Records for the task:
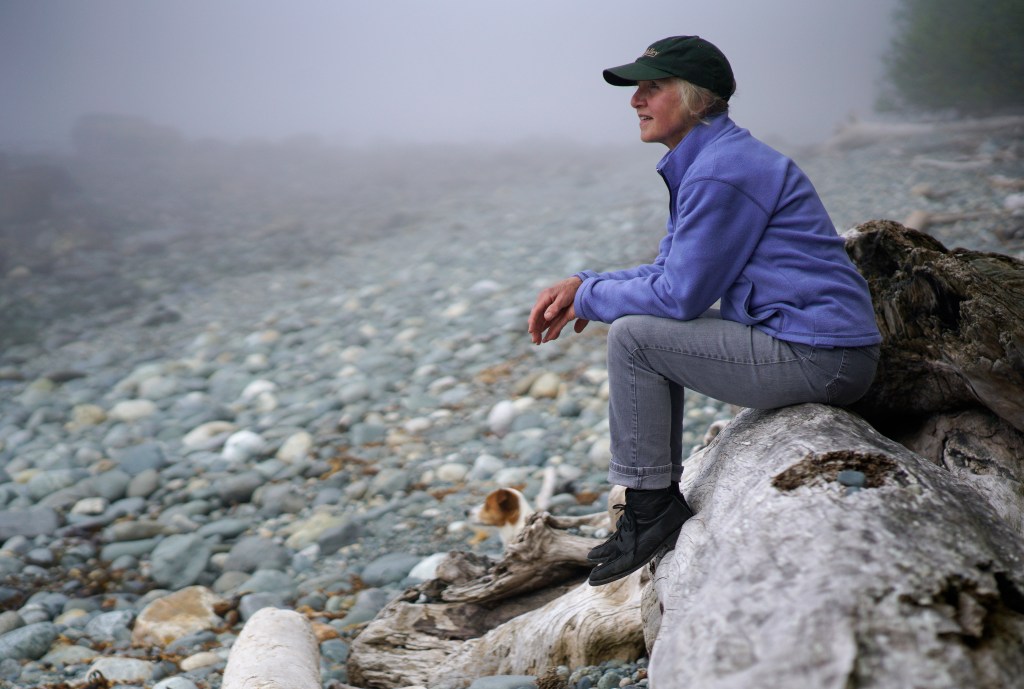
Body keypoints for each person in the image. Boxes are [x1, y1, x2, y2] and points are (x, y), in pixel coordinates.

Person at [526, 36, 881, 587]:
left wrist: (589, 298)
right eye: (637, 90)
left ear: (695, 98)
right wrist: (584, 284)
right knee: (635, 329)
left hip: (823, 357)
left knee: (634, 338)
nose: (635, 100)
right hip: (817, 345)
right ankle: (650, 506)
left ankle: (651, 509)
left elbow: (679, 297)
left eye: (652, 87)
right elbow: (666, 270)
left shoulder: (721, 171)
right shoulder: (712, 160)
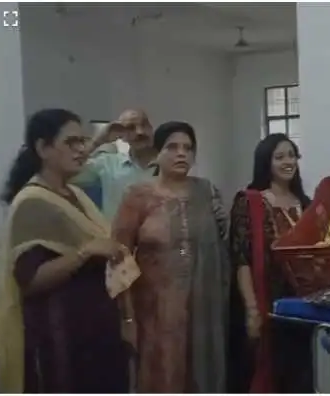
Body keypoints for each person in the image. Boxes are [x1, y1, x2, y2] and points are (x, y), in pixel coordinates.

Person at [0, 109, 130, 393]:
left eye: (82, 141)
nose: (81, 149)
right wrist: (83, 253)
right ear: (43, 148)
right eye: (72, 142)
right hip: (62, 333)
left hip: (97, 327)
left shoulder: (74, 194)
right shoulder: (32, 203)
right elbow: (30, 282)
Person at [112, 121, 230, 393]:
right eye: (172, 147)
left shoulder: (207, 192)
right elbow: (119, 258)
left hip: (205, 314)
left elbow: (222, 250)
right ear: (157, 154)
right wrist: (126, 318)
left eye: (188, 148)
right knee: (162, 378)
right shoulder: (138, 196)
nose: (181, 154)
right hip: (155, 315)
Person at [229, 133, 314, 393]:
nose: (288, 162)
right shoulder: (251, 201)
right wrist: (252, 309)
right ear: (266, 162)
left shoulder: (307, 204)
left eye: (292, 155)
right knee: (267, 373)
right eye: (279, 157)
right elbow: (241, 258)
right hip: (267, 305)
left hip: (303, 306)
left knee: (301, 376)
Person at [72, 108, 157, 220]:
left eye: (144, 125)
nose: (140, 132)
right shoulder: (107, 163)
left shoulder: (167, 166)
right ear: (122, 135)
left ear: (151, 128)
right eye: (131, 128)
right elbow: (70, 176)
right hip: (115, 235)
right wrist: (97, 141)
...
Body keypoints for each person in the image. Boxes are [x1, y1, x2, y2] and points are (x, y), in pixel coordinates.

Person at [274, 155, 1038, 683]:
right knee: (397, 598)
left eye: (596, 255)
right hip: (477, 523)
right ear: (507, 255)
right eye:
* * *
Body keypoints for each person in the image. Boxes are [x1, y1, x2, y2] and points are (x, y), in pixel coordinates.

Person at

Aim of the task: Could you transcribe the entries above word for word, from the line with "right hip: (62, 333)" down to the line with "right ear: (266, 162)", keeping both?

Output below:
right hip: (62, 333)
left hip: (97, 327)
left shoulder: (74, 194)
right shoulder: (32, 203)
right elbow: (30, 282)
Person at [112, 121, 230, 393]:
right eye: (172, 147)
left shoulder: (207, 192)
right elbow: (119, 258)
left hip: (205, 314)
left elbow: (222, 250)
right ear: (157, 154)
right wrist: (126, 318)
left eye: (188, 148)
right knee: (162, 378)
right shoulder: (138, 196)
nose: (181, 154)
right hip: (155, 315)
Person at [229, 133, 314, 393]:
nose: (288, 162)
right shoulder: (251, 201)
right wrist: (252, 309)
right ear: (266, 162)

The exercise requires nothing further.